SBA proposes to change two key size standard calculations – JD Supra | Region & Cash

The Small Business Administration (SBA) recently issued a proposed rule that would change the standard calculations for two sizes. First, the SBA proposes using a 24-month period instead of the current 12-month period for calculating employees under employee-based size standards. Second, the proposed rule would allow companies in SBA loan programs to use a 5-year average or a 3-year average when calculating average annual revenue (AAR). Comments on these proposals are due by December 2, 2021. Below are important details about the changes proposed by SBA and their expected impact on small and medium-sized businesses.

Employee-related size calculation

Many small businesses operate in industries that have employee-based size standards. To determine a small business’s status under an employee-based size standard, the SBA currently uses the average number of employees at the business in each pay period over the preceding 12 months. Section 863 of the National Defense Authorization Act (NDAA) of 2021 amended the Small Business Act to extend the measurement period from 12 months to 24 months. According to the NDAA, the change from 12 to 24 months will take effect on January 1, 2022. SBA is now proposing to implement this change in 13 CFR §§ 121.106, 121.903, but SBA’s final rule is unlikely to take effect until January 1, 2022. Based on wording in the 2021 NDAA, the change does occur 24 months expected to be effective as of January 1, 2022, notwithstanding the SBA’s lack of a final rule, although the SBA may disagree with that interpretation.

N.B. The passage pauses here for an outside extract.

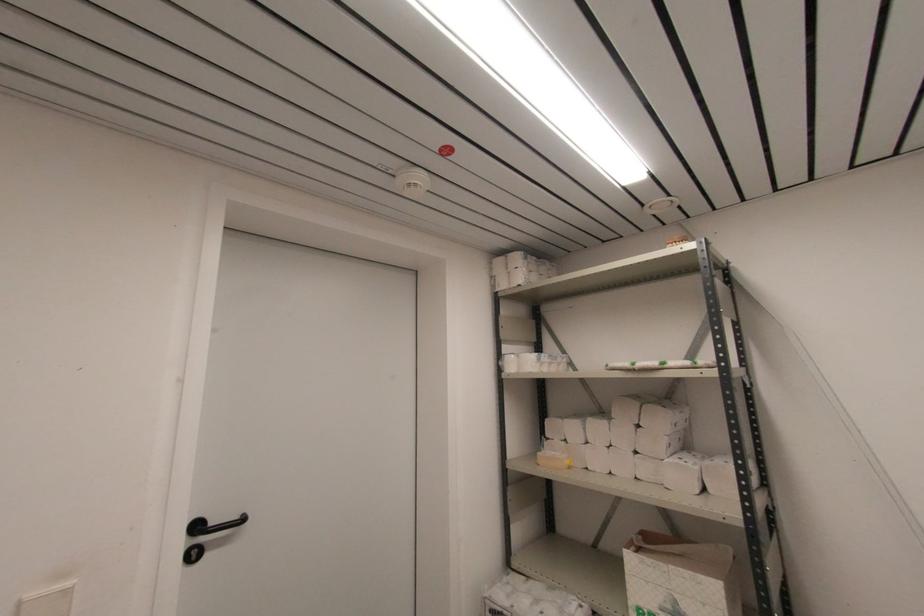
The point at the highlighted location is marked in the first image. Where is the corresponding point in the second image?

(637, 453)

While the NDAA’s change to a 24-month calculation was intended to cover only manufacturing, the SBA’s proposed change would apply to all employee-based size standards, including those for non-manufacturers. This means that non-manufacturers, subject to a size standard of 500 employees, would also be assessed after the 24-month period. We think it makes sense for the SBA to use the same 24-month period to assess the small business status of manufacturers and non-manufacturers.

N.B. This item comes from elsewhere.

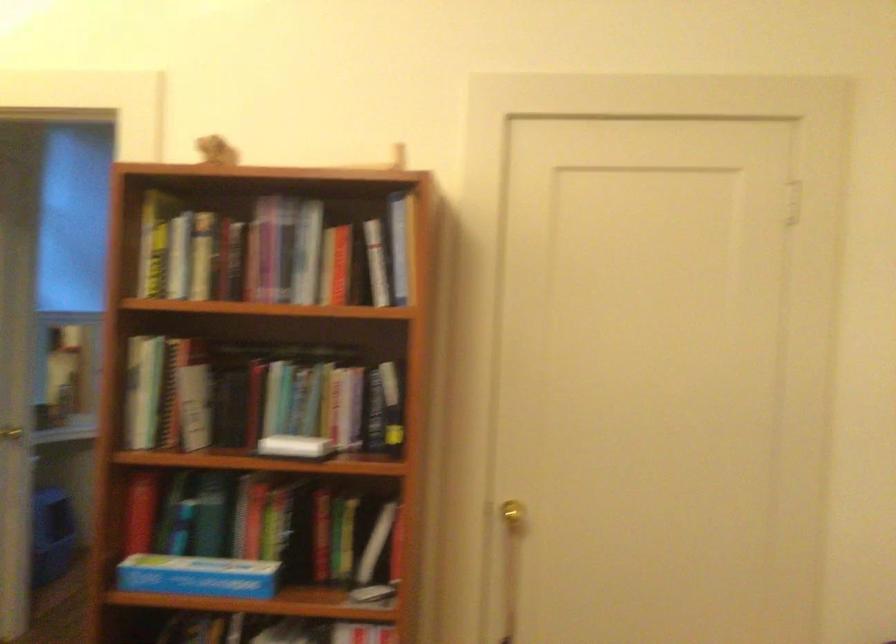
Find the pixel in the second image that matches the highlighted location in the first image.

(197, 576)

Changing the period from 12 months to 24 months for employee-based sizing calculations would allow some businesses that have outgrown their small business size standard to regain their small business status. However, this assumes that the company had fewer employees in months 13-24 than in months 1-12. For companies with a declining workforce, moving to a 24-month average could see them lose small business status , if they had been small below the current 12-month moving average. When the SBA made a similar change to revenue-based sizing standards a few years ago, increasing the measurement period from 3 to 5 years, the SBA introduced a 2-year grace period during which companies had the option of using the 3- or 5-year period to use . SBA has not proposed a comparable grace period for changing employee-based size standards from 12 months to 24 months. We believe that the SBA should introduce a grace period in the final rule to minimize the adverse impact on small businesses with declining workforces.

Calculation of the average annual income

On December 5, 2019, the SBA issued final rule implementing the Small Business Runway Extension Act of 2018 (SBREA) for all SBA loan programs except for the SBA business loan and disaster loan programs, which include but are not limited to the 7(a) loan belongs to Program and Economic Damage Catastrophe Loans.

The rule proposed by the SBA aims to extend the SBREA to the SBA business loan and catastrophe loan programs by allowing companies to calculate their AAR-based size using either a 3-year average or a 5-year average . Under the proposed rule, applicants would be eligible if their 5-year AAR is equal to or less than the applicable size standard, even if they would otherwise be ineligible below their 3-year average. Under the proposed rule, this election would last indefinitely and no transitional period has been proposed. In addition, the SBA is seeking to apply this annual revenue calculation to companies seeking admission to the Small Business Investment Company program.

If companies could choose between a 5-year and a 3-year calculation, more companies would be entitled to assistance in using their annual activity report to determine the size. Unlike the proposed change to employee-based sizing, this proposal would give companies the option to choose the 3- or 5-year moving average, increasing the number of companies that can be considered small.

Special thanks to Law Clerk, Daniel Figuenick, for his assistance with this post.